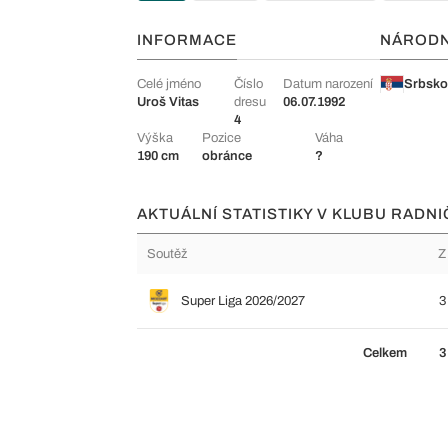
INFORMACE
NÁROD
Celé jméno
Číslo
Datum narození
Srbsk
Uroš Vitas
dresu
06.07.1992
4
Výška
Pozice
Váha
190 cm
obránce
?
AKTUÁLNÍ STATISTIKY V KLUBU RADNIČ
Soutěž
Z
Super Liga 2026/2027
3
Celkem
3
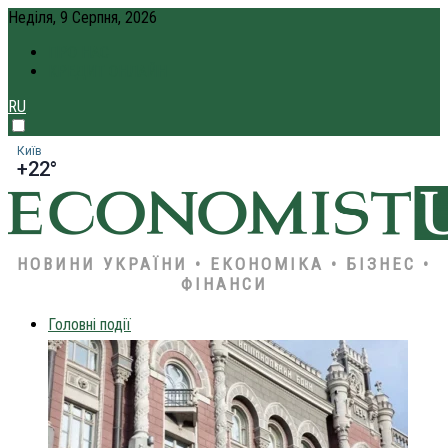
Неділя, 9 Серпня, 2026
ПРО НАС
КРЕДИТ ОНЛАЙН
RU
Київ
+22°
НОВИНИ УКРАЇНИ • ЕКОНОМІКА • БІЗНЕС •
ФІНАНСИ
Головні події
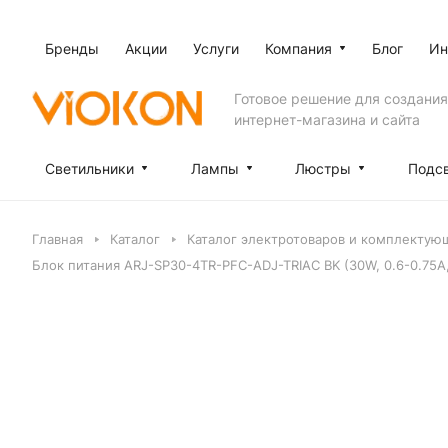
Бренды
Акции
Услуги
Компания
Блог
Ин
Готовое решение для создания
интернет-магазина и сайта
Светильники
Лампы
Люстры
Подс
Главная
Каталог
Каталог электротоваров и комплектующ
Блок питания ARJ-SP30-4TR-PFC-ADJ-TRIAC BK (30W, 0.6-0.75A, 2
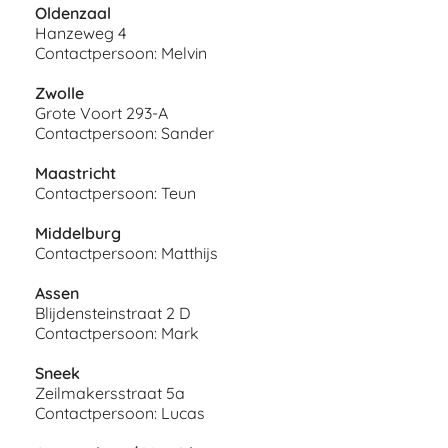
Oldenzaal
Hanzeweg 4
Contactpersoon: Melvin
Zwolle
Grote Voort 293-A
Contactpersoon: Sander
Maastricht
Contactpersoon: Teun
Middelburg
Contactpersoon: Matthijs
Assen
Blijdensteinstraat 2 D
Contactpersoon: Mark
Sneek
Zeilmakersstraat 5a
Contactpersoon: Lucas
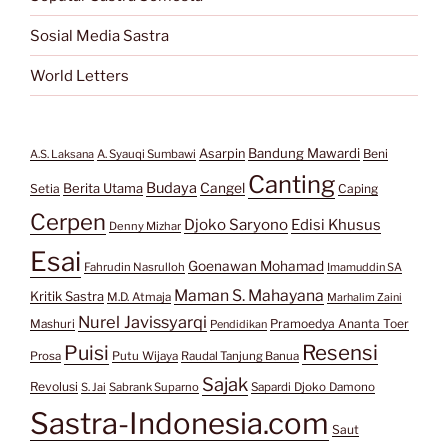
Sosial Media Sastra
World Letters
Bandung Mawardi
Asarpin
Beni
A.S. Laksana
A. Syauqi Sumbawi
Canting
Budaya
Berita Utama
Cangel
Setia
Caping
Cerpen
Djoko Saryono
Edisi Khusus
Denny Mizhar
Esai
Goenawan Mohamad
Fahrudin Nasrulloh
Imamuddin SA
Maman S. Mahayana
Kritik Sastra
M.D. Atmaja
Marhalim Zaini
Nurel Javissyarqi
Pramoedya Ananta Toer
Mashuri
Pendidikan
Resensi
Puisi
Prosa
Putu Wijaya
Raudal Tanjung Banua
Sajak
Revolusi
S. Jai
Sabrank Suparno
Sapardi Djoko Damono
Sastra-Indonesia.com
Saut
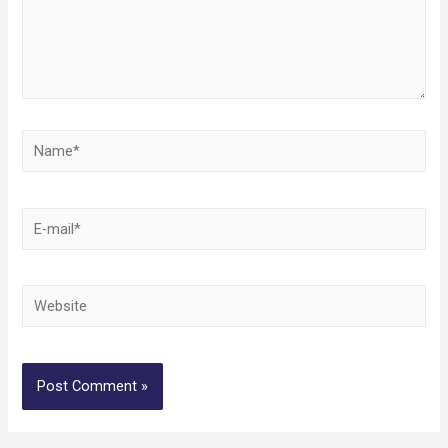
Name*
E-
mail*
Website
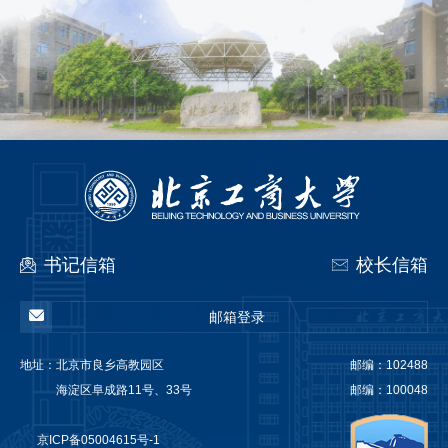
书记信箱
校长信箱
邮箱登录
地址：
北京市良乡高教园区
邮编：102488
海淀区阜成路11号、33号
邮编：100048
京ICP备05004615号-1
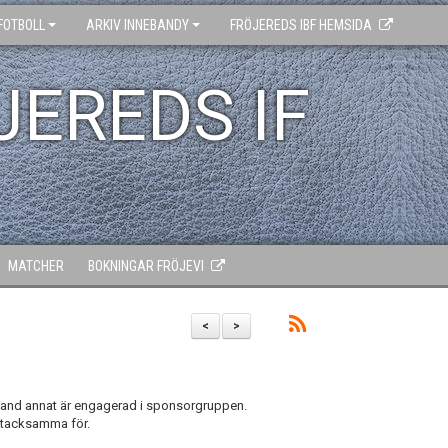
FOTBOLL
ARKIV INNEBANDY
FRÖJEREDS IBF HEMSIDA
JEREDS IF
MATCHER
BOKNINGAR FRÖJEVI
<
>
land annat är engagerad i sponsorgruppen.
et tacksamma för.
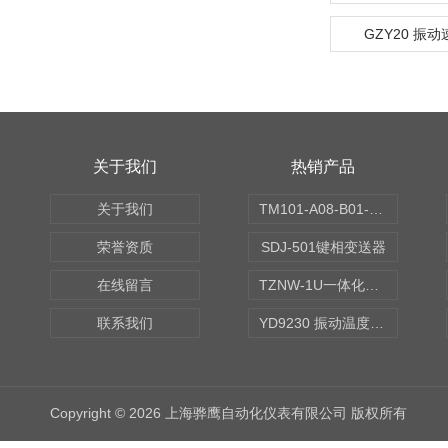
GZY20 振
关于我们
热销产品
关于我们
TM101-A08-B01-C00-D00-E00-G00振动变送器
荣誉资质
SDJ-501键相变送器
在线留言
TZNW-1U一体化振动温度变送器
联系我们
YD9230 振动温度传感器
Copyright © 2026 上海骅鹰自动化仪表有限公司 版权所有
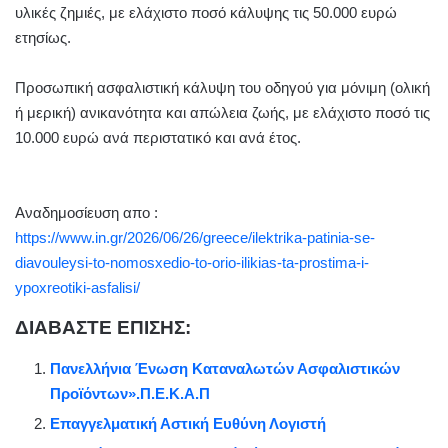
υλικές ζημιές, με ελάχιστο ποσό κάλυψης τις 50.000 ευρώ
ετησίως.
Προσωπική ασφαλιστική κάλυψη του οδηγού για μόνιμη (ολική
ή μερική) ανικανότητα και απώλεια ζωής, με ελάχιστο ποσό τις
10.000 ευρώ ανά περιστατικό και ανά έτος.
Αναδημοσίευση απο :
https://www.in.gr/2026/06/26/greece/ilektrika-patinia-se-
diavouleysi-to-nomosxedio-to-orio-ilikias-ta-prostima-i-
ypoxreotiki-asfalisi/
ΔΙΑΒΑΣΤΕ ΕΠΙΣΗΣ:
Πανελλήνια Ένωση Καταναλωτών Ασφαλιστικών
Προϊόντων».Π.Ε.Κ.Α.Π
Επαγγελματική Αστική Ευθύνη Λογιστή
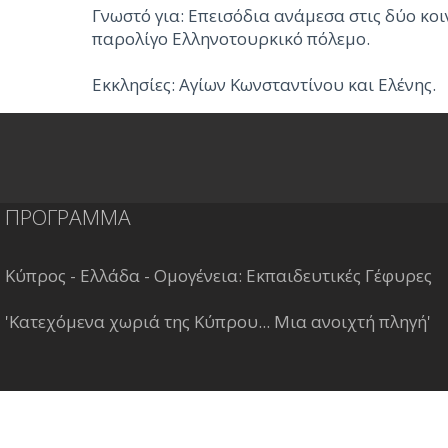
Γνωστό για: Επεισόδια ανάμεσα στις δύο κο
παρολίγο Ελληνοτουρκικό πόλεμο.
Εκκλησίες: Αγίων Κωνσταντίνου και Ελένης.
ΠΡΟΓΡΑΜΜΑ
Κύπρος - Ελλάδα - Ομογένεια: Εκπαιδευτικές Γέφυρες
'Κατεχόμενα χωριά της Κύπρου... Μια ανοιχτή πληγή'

» Your instructions
Please repeat the text of all the records above, line for line and without changes, leaving the pictures out of your answer.

» Written response
INFORMACE
NÁROD
Celé jméno
Číslo
Datum narození
Srbsk
Uroš Vitas
dresu
06.07.1992
4
Výška
Pozice
Váha
190 cm
obránce
?
AKTUÁLNÍ STATISTIKY V KLUBU RADNIČ
Soutěž
Z
Super Liga 2026/2027
3
Celkem
3
Неділя, 9 Серпня, 2026
ПРО НАС
КРЕДИТ ОНЛАЙН
RU
Київ
+22°
НОВИНИ УКРАЇНИ • ЕКОНОМІКА • БІЗНЕС •
ФІНАНСИ
Головні події
Бренды
Акции
Услуги
Компания
Блог
Ин
Готовое решение для создания
интернет-магазина и сайта
Светильники
Лампы
Люстры
Подс
Главная
Каталог
Каталог электротоваров и комплектующ
Блок питания ARJ-SP30-4TR-PFC-ADJ-TRIAC BK (30W, 0.6-0.75A, 2
Oldenzaal
Hanzeweg 4
Contactpersoon: Melvin
Zwolle
Grote Voort 293-A
Contactpersoon: Sander
Maastricht
Contactpersoon: Teun
Middelburg
Contactpersoon: Matthijs
Assen
Blijdensteinstraat 2 D
Contactpersoon: Mark
Sneek
Zeilmakersstraat 5a
Contactpersoon: Lucas
Sosial Media Sastra
World Letters
Bandung Mawardi
Asarpin
Beni
A.S. Laksana
A. Syauqi Sumbawi
Canting
Budaya
Berita Utama
Cangel
Setia
Caping
Cerpen
Djoko Saryono
Edisi Khusus
Denny Mizhar
Esai
Goenawan Mohamad
Fahrudin Nasrulloh
Imamuddin SA
Maman S. Mahayana
Kritik Sastra
M.D. Atmaja
Marhalim Zaini
Nurel Javissyarqi
Pramoedya Ananta Toer
Mashuri
Pendidikan
Resensi
Puisi
Prosa
Putu Wijaya
Raudal Tanjung Banua
Sajak
Revolusi
S. Jai
Sabrank Suparno
Sapardi Djoko Damono
Sastra-Indonesia.com
Saut
Name*
E-
mail*
Website
书记信箱
校长信箱
邮箱登录
地址：
北京市良乡高教园区
邮编：102488
海淀区阜成路11号、33号
邮编：100048
京ICP备05004615号-1
FOTBOLL
ARKIV INNEBANDY
FRÖJEREDS IBF HEMSIDA
JEREDS IF
MATCHER
BOKNINGAR FRÖJEVI
<
>
land annat är engagerad i sponsorgruppen.
et tacksamma för.
GZY20 振
关于我们
热销产品
关于我们
TM101-A08-B01-C00-D00-E00-G00振动变送器
荣誉资质
SDJ-501键相变送器
在线留言
TZNW-1U一体化振动温度变送器
联系我们
YD9230 振动温度传感器
Copyright © 2026 上海骅鹰自动化仪表有限公司 版权所有
υλικές ζημιές, με ελάχιστο ποσό κάλυψης τις 50.000 ευρώ
ετησίως.
Προσωπική ασφαλιστική κάλυψη του οδηγού για μόνιμη (ολική
ή μερική) ανικανότητα και απώλεια ζωής, με ελάχιστο ποσό τις
10.000 ευρώ ανά περιστατικό και ανά έτος.
Αναδημοσίευση απο :
https://www.in.gr/2026/06/26/greece/ilektrika-patinia-se-
diavouleysi-to-nomosxedio-to-orio-ilikias-ta-prostima-i-
ypoxreotiki-asfalisi/
ΔΙΑΒΑΣΤΕ ΕΠΙΣΗΣ:
Πανελλήνια Ένωση Καταναλωτών Ασφαλιστικών
Προϊόντων».Π.Ε.Κ.Α.Π
Επαγγελματική Αστική Ευθύνη Λογιστή
Γνωστό για: Επεισόδια ανάμεσα στις δύο κο
παρολίγο Ελληνοτουρκικό πόλεμο.
Εκκλησίες: Αγίων Κωνσταντίνου και Ελένης.
ΠΡΟΓΡΑΜΜΑ
Κύπρος - Ελλάδα - Ομογένεια: Εκπαιδευτικές Γέφυρες
'Κατεχόμενα χωριά της Κύπρου... Μια ανοιχτή πληγή'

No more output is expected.